* Exercise brief
Every line of the records below from the line with "Figure 1. The" up to and including the line with "Figure 4: ORTEP" must be reproduced exactly, and no line outside that range.

* Data provided
-.-.-
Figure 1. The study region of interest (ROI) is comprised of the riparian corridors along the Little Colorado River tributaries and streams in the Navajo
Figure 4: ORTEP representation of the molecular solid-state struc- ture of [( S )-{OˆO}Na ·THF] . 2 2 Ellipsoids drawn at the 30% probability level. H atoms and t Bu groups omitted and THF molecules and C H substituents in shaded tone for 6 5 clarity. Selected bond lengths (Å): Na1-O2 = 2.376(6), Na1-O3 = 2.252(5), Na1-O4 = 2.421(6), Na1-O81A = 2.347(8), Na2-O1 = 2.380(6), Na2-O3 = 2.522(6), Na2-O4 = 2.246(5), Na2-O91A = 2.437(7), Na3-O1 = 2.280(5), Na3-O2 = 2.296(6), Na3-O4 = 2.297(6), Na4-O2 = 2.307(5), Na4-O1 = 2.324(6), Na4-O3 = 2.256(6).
-.-.-
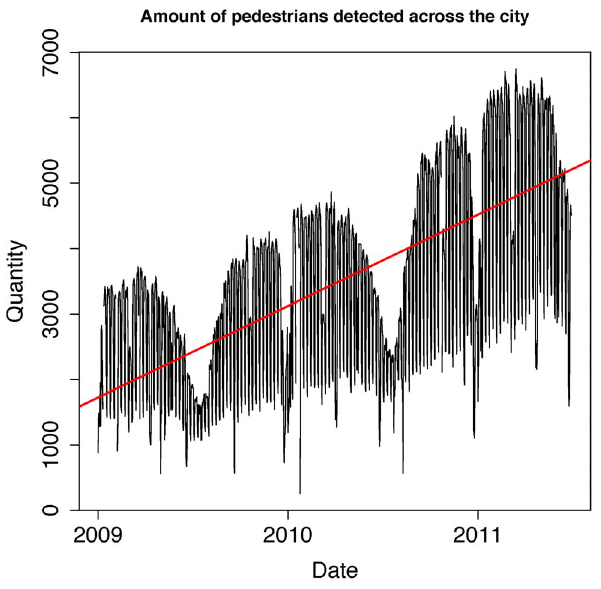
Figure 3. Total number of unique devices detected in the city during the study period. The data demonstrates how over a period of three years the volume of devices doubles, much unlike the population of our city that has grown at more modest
-.-.-
* Problem solution
Figure 1. The study region of interest (ROI) is comprised of the riparian corridors along the Little Colorado River tributaries and streams in the Navajo
Figure 4: ORTEP representation of the molecular solid-state struc- ture of [( S )-{OˆO}Na ·THF] . 2 2 Ellipsoids drawn at the 30% probability level. H atoms and t Bu groups omitted and THF molecules and C H substituents in shaded tone for 6 5 clarity. Selected bond lengths (Å): Na1-O2 = 2.376(6), Na1-O3 = 2.252(5), Na1-O4 = 2.421(6), Na1-O81A = 2.347(8), Na2-O1 = 2.380(6), Na2-O3 = 2.522(6), Na2-O4 = 2.246(5), Na2-O91A = 2.437(7), Na3-O1 = 2.280(5), Na3-O2 = 2.296(6), Na3-O4 = 2.297(6), Na4-O2 = 2.307(5), Na4-O1 = 2.324(6), Na4-O3 = 2.256(6).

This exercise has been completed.